@yea I find your story very strange for a couple of reasons.
First, the Flic hub uses "locally administered addresses", which is indicated by b1 in the first byte of the MAC address (0x9A = 0b10011010). Such addresses cannot be looked up in an OUI registry. It's not a "fake address". It's just not a "globally administered address". This relates exactly to how "static random addresses" is commonly used nowadays in Bluetooth Low Energy compared to "Public addresses" in order to avoid the hassle with address registration in the production, since nobody believes that a 48-bit randomly generated address could be duplicated on a local network.

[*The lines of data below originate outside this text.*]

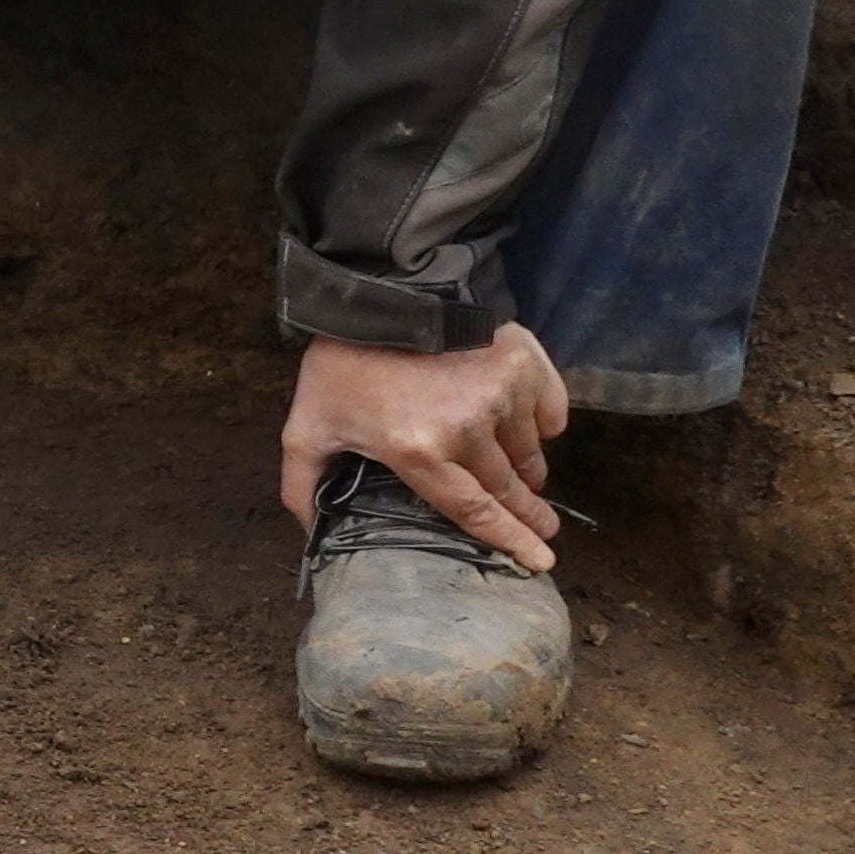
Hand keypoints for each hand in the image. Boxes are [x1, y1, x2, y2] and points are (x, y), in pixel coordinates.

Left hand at [283, 325, 569, 568]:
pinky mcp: (524, 365)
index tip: (542, 561)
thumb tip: (311, 530)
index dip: (510, 540)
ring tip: (519, 472)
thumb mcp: (307, 425)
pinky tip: (526, 426)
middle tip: (545, 526)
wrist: (381, 291)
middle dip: (530, 512)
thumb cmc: (343, 362)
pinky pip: (551, 412)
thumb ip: (303, 482)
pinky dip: (543, 423)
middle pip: (509, 487)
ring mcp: (501, 395)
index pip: (474, 510)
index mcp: (419, 450)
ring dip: (526, 467)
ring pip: (529, 451)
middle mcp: (468, 428)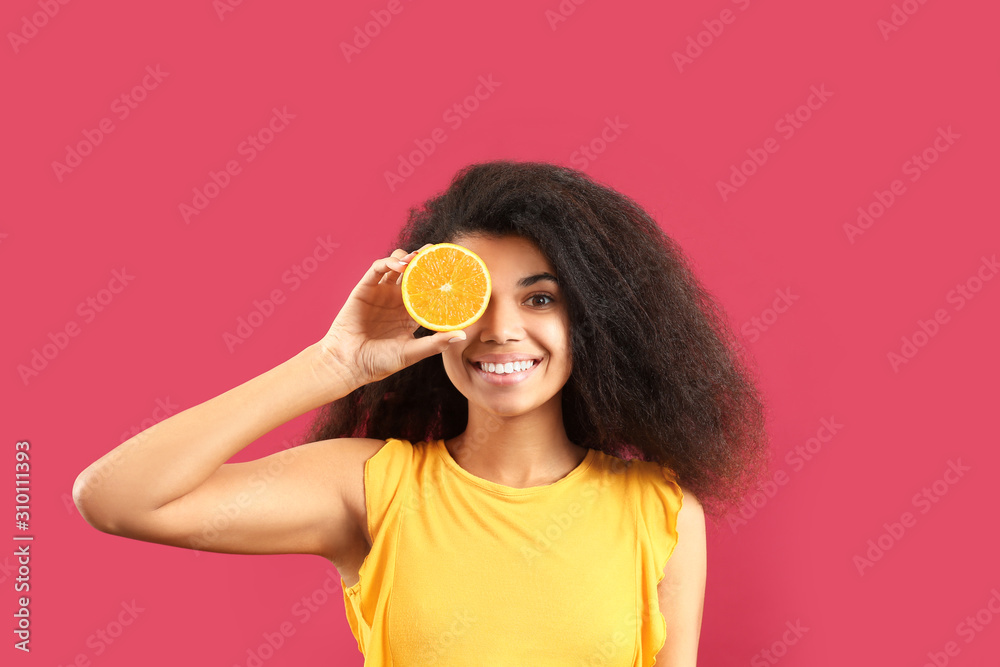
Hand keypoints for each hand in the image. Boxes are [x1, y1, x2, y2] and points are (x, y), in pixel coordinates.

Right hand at [316, 245, 466, 388]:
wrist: (349, 363)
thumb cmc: (379, 362)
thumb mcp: (411, 352)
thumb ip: (435, 343)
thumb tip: (462, 335)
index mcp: (410, 315)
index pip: (429, 292)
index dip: (440, 281)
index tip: (454, 271)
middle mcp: (397, 301)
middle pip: (415, 274)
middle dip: (426, 262)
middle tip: (440, 253)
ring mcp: (381, 293)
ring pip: (397, 266)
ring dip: (409, 258)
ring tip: (420, 257)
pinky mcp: (365, 288)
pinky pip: (378, 268)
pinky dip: (390, 262)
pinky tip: (401, 265)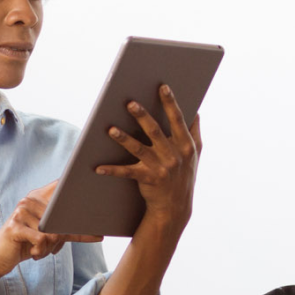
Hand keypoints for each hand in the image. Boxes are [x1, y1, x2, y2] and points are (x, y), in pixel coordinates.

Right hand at [0, 180, 102, 278]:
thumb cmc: (26, 244)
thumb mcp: (50, 237)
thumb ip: (70, 232)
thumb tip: (99, 235)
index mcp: (37, 198)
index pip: (58, 186)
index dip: (72, 181)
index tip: (88, 176)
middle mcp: (28, 201)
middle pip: (61, 216)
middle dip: (60, 237)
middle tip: (53, 248)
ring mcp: (20, 212)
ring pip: (52, 232)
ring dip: (49, 247)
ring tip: (38, 251)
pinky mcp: (14, 226)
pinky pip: (42, 240)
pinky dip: (41, 251)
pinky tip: (33, 252)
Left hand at [96, 85, 201, 231]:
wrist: (176, 207)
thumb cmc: (184, 176)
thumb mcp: (195, 156)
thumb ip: (194, 133)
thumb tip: (196, 112)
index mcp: (186, 146)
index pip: (177, 120)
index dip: (171, 103)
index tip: (162, 87)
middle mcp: (174, 155)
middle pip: (155, 131)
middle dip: (142, 116)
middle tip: (130, 103)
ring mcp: (160, 168)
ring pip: (138, 148)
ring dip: (123, 138)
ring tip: (110, 129)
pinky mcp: (147, 179)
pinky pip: (126, 172)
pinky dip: (111, 170)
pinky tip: (98, 167)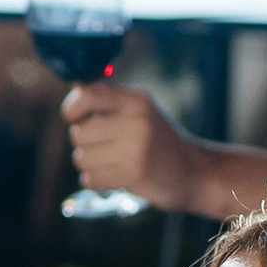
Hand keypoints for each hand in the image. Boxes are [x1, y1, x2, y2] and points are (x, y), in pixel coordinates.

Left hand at [62, 82, 201, 212]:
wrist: (194, 173)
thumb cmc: (159, 142)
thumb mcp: (141, 112)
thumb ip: (109, 100)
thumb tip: (74, 85)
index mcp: (136, 101)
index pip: (87, 94)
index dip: (71, 108)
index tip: (74, 117)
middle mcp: (136, 121)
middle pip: (79, 132)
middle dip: (84, 143)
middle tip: (104, 146)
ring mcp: (135, 149)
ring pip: (81, 158)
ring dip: (90, 164)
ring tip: (112, 162)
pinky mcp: (133, 175)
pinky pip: (89, 179)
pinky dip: (96, 181)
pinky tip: (114, 176)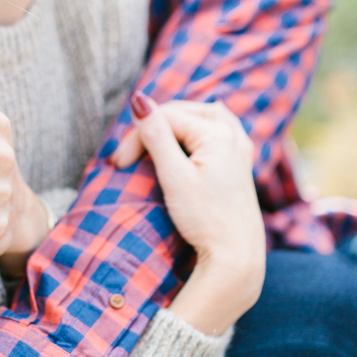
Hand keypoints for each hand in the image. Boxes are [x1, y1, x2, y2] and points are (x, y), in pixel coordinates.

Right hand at [117, 93, 265, 334]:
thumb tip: (139, 100)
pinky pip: (220, 131)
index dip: (136, 136)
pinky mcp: (240, 164)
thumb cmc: (204, 219)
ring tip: (151, 140)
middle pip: (181, 114)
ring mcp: (239, 149)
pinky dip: (199, 130)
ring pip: (201, 118)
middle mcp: (232, 134)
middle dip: (151, 130)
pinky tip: (196, 135)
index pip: (165, 117)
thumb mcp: (174, 176)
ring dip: (174, 125)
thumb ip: (156, 135)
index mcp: (217, 132)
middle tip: (126, 159)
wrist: (235, 256)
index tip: (117, 165)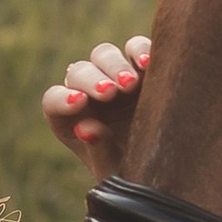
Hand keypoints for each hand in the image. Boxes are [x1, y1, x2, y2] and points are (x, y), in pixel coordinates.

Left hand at [41, 30, 149, 181]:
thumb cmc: (131, 173)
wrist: (167, 167)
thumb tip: (84, 128)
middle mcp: (88, 92)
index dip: (62, 99)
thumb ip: (99, 151)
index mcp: (69, 118)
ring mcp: (115, 76)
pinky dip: (141, 50)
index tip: (79, 103)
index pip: (54, 100)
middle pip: (80, 72)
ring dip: (115, 65)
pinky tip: (148, 63)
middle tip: (109, 93)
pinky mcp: (142, 67)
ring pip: (104, 54)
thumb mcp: (115, 172)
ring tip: (129, 83)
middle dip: (91, 79)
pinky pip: (137, 48)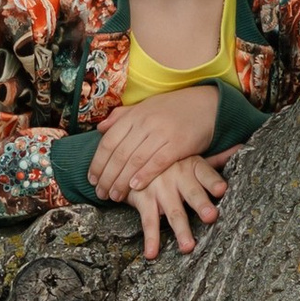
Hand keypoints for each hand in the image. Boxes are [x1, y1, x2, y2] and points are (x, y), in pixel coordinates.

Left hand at [88, 82, 218, 199]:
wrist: (207, 104)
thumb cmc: (174, 109)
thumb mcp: (146, 107)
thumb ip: (122, 117)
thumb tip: (100, 128)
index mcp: (135, 115)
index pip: (109, 141)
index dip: (98, 162)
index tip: (92, 179)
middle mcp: (145, 123)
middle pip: (119, 154)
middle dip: (107, 176)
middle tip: (100, 193)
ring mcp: (162, 132)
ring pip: (135, 160)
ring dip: (121, 181)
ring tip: (114, 196)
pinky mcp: (179, 143)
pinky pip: (157, 162)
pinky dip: (144, 175)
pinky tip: (134, 187)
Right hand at [125, 153, 227, 259]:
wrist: (133, 158)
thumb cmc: (171, 161)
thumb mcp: (191, 156)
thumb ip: (217, 158)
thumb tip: (244, 147)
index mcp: (192, 166)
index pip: (206, 173)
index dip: (213, 181)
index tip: (221, 189)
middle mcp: (177, 177)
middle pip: (192, 193)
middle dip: (200, 204)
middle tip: (211, 217)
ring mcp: (160, 190)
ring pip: (173, 212)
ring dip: (180, 229)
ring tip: (188, 247)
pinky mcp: (144, 201)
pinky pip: (148, 222)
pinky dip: (150, 238)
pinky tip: (151, 253)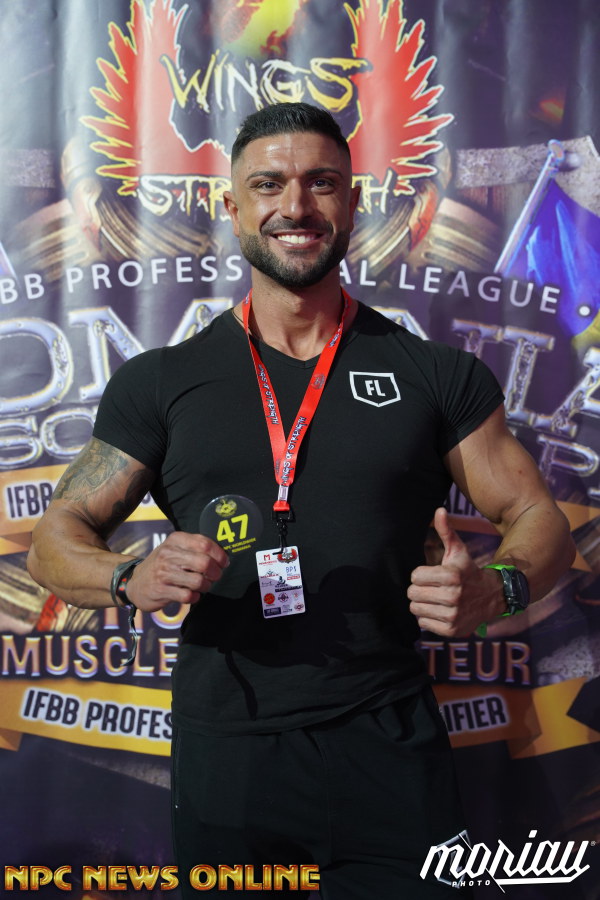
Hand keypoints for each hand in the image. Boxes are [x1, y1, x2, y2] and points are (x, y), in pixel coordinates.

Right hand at [125, 532, 228, 612]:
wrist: (135, 583)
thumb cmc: (162, 565)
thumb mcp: (175, 548)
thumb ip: (196, 547)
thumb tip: (223, 555)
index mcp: (175, 540)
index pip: (205, 544)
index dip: (220, 555)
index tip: (223, 562)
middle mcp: (168, 554)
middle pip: (205, 562)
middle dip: (215, 572)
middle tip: (215, 576)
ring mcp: (164, 573)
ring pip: (198, 581)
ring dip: (205, 586)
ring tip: (201, 586)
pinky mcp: (161, 590)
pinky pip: (188, 596)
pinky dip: (194, 597)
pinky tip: (191, 594)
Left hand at [407, 508, 502, 636]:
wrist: (492, 597)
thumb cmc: (468, 571)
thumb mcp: (458, 551)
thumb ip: (446, 531)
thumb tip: (439, 510)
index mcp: (452, 576)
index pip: (415, 576)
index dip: (421, 574)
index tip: (433, 574)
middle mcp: (453, 597)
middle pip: (412, 593)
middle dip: (419, 589)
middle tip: (433, 588)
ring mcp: (453, 615)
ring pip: (415, 609)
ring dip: (423, 604)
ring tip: (436, 599)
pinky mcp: (451, 630)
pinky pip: (423, 623)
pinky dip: (428, 617)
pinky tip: (440, 610)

Now, if you have a gateway in your house in front of your LAN that connects to the internet, all internet traffic the ISP will see will contain the MAC address of your gateway, not any MAC address on your local network since that will be rewritten by your gateway.
Any DHCP traffic should also exist solely on your local network and should not be seen by an ISP.
The Flic hub runs the firmware from a read only memory, so I've hard to see that an intruder could have added some botnet software on it.
The Flic hub should only send NTP, DNS, DHCP, and mDNS traffic, as well as communicating with our backend over TLS. (And of course perform the actions you assign flic buttons)
I'd be glad to get more logs or info on what this "suspicious traffic" might be.